Free appropriate public education isn't for parents to decide though. No where does it say, 'must be in person.'

To provide FAPE to a student, schools must provide students with an education, including specialized instruction and related services where necessary, designed to prepare the child for "further education, employment, and independent living."

It doesn't say anything about it being good instruction.

Is it a placement decision? When some children are offered in person - and others are not.
Anonymous
Offered in-person for K and will decline. Kid has an IEP for something very minor and is doing ok. Not great but ok. Not worth the risk to me because I don’t trust what other families at our school are doing because of what I see a few posting on social media.
Anonymous
Anonymous wrote:
Anonymous wrote:
Anonymous wrote:Offered an in person spot and will decline.

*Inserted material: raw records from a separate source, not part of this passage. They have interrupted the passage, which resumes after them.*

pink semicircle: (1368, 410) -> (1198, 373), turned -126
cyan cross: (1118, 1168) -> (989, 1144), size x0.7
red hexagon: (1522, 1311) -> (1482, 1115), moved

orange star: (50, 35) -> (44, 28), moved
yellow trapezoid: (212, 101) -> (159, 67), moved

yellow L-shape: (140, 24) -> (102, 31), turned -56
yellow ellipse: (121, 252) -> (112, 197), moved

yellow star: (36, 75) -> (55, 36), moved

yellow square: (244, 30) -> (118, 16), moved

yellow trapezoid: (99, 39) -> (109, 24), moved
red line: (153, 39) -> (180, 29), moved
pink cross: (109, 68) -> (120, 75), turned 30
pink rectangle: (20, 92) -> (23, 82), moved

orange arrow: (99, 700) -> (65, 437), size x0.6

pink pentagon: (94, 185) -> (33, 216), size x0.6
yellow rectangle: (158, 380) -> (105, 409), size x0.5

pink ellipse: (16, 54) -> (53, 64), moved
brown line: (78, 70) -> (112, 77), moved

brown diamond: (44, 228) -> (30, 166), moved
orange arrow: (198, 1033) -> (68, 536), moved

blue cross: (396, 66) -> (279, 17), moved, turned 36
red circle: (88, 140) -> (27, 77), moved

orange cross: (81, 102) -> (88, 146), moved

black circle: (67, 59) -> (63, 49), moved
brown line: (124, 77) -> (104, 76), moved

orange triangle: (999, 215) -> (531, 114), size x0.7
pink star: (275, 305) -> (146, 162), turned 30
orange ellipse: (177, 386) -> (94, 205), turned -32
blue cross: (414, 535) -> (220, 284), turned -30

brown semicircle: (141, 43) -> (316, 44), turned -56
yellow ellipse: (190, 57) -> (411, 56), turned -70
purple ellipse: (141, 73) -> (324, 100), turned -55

SWS


Didn’t the principal explicitly say you wouldn’t hear today?


Is the principal running the lottery? No, no he is not. Central office is and I received an email from them. Any other questions?


Not sure why the snippy response. It seems weird that the principal spoke out if he wasn’t sure and weird that DCPS would undercut the principal like that needlessly. The sequence of events is newsworthy and I sought to confirm.
Anonymous
Anonymous wrote:
Anonymous wrote:
Anonymous wrote:Offered an in person spot and will decline. SWS


Didn’t the principal explicitly say you wouldn’t hear today?


Is the principal running the lottery? No, no he is not. Central office is and I received an email from them. Any other questions?


What? Did others hear from SWS?

We have not and we have a kid in the autism program with a 15-hour/week IEP.
Anonymous
Anonymous wrote:
Anonymous wrote:
Anonymous wrote:
Anonymous wrote:Offered an in person spot and will decline. SWS


Didn’t the principal explicitly say you wouldn’t hear today?


Is the principal running the lottery? No, no he is not. Central office is and I received an email from them. Any other questions?


What? Did others hear from SWS?

We have not and we have a kid in the autism program with a 15-hour/week IEP.


We are at SWS too and haven’t heard anything either. I panicked a bit when I saw PP’s note but the principle said we wouldn’t hear until tomorrow so I’m still holding out hope.
Anonymous
Anonymous wrote:
Anonymous wrote:
Anonymous wrote:
Anonymous wrote:
Anonymous wrote:Offered an in person spot and will decline. SWS


Didn’t the principal explicitly say you wouldn’t hear today?


Is the principal running the lottery? No, no he is not. Central office is and I received an email from them. Any other questions?


What? Did others hear from SWS?

We have not and we have a kid in the autism program with a 15-hour/week IEP.


We are at SWS too and haven’t heard anything either. I panicked a bit when I saw PP’s note but the principle said we wouldn’t hear until tomorrow so I’m still holding out hope.


Different poster. I heard from a family in 5th grade that received an email about an in person spot at SWS. I think it was a given that 5th grade would be offered to most of those kids, since the class size is so small. Has anyone heard anything about other grades?
Anonymous
This is so depressing. I haven’t gotten a spot and don’t even know of anyone who did.
Anonymous
Is SWS the only school that didn’t hear yesterday (except for 5th grade) or are there others? Seems so weird that they would tell some schools but not others?
Anonymous
I feel full of despair and devastation.

This business of not rank-ordering IEPs based on the level of need is beyond insane. Moreover, it undermines the whole point of bringing in the neediest kids.

So a kid who qualifies for an aide doesn’t go back but one with a 15-minute a month OT consult does? Insanity.